WORK INSTRUCTIONS
Write the next part of the article on the Boy Meets Girl song "Waiting for a Star to Fall," starting right after its final sentence.

EXTRACT
Single by Boy Meets Girl

from the album Reel Life
- B-side: "No Apologies"; "Restless Dreamer";
- Released: June 10, 1988
- Genre: Pop
- Length: 4:34
- Label: RCA
- Songwriters: Shannon Rubicam; George Merrill;
- Producer: Arif Mardin

Boy Meets Girl singles chronology
| "Oh Girl" (1985) | "Waiting for a Star to Fall" (1988) | "Bring Down the Moon" (1988) |

Music video
- "Waiting for a Star to Fall” on YouTube

= Waiting for a Star to Fall =

1988 single by Boy Meets Girl

"Waiting for a Star to Fall" is a song by American pop music duo Boy Meets Girl, written by the duo's members, Shannon Rubicam and George Merrill. They wrote the song after witnessing a falling star at a Whitney Houston concert and originally offered the song to Houston, but Arista Records CEO Clive Davis rejected it. American singer Belinda Carlisle then recorded a demo of the song but refused its inclusion on her 1987 album Heaven on Earth, so Rubicam and Merrill decided to record and release the song themselves.

"Waiting for a Star to Fall" was released in June 1988 as the lead single from Boy Meets Girl's second studio album, Reel Life (1988). The song became a chart hit in several countries, reaching number five on the US Billboard Hot 100, number one in Canada, number five in Ireland, and number nine in the United Kingdom. Since its release, it has been remixed and covered by many artists, including Cabin Crew and Sunset Strippers, who experienced concurrent success with their reworkings in 2005.

[Stored entries]
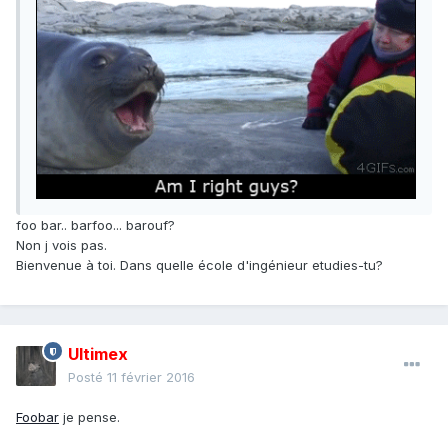
foo bar.. barfoo... barouf?
Non j vois pas.
Bienvenue à toi. Dans quelle école d'ingénieur etudies-tu?
Ultimex
Posté
11 février 2016
Foobar
je pense.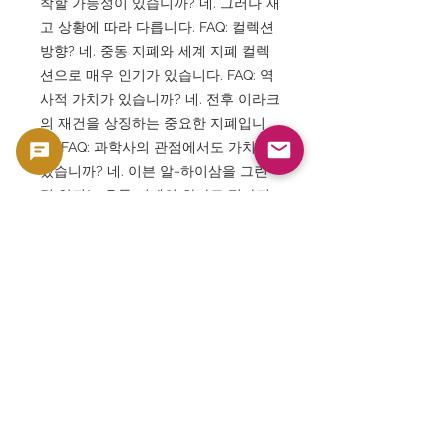
착할 가능성이 있습니까? 네. 그러나 재
고 상황에 따라 다릅니다. FAQ: 컬렉션
방향? 네. 중동 지폐와 세계 지폐 컬렉
션으로 매우 인기가 있습니다. FAQ: 역
사적 가치가 있습니까? 네. 전후 이라크
의 재건을 상징하는 중요한 지폐입니
다. FAQ: 과학사의 관점에서도 가치가
있습니까? 네. 이븐 알-하이삼을 그린
몇 안되는 유통 지폐의 하나로 평가되
고 있습니다. FAQ: 선물에도 적합합니
까? 네. 역사, 과학, 지폐 수집에 관심이
있는 분에게 선물로 인기가 있습니다.
FAQ: GoldSilverJapan에서는 다른 이
라크 지폐와 세계 지폐도 판매합니까?
네. 세계 각국의 지폐, 동전, 기념 화폐
를 폭넓게 취급하고 있습니다.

TASK RESULT
==Background==
"Waiting for a Star to Fall" was written by Shannon Rubicam and George Merrill, and was inspired by an actual falling star that Rubicam had seen during a Whitney Houston concert at the Greek Theatre in Los Angeles. The duo did not initially consider recording the song themselves, instead submitting it to Arista's CEO Clive Davis, in the hope that he would decide to use it on Houston's second studio album, Whitney. Even though Rubicam and Merrill had written Houston's previous hit "How Will I Know", Davis rejected "Waiting for a Star to Fall", suggesting that it did not suit her. This then inspired Merrill and Rubicam to create Houston's 1987 hit "I Wanna Dance with Somebody (Who Loves Me)". Meanwhile, "Waiting for a Star to Fall" was then offered to and recorded by Belinda Carlisle for her 1987 release Heaven on Earth, at the insistence of her label, but Carlisle disliked it and refused to include it on the album. This demo version has, however, circulated on an unofficial compilation of that album's outtakes.

The tenor saxophone solo on the Boy Meets Girl version was provided in a session recording early in the career of Andy Snitzer, who later found success as a solo artist.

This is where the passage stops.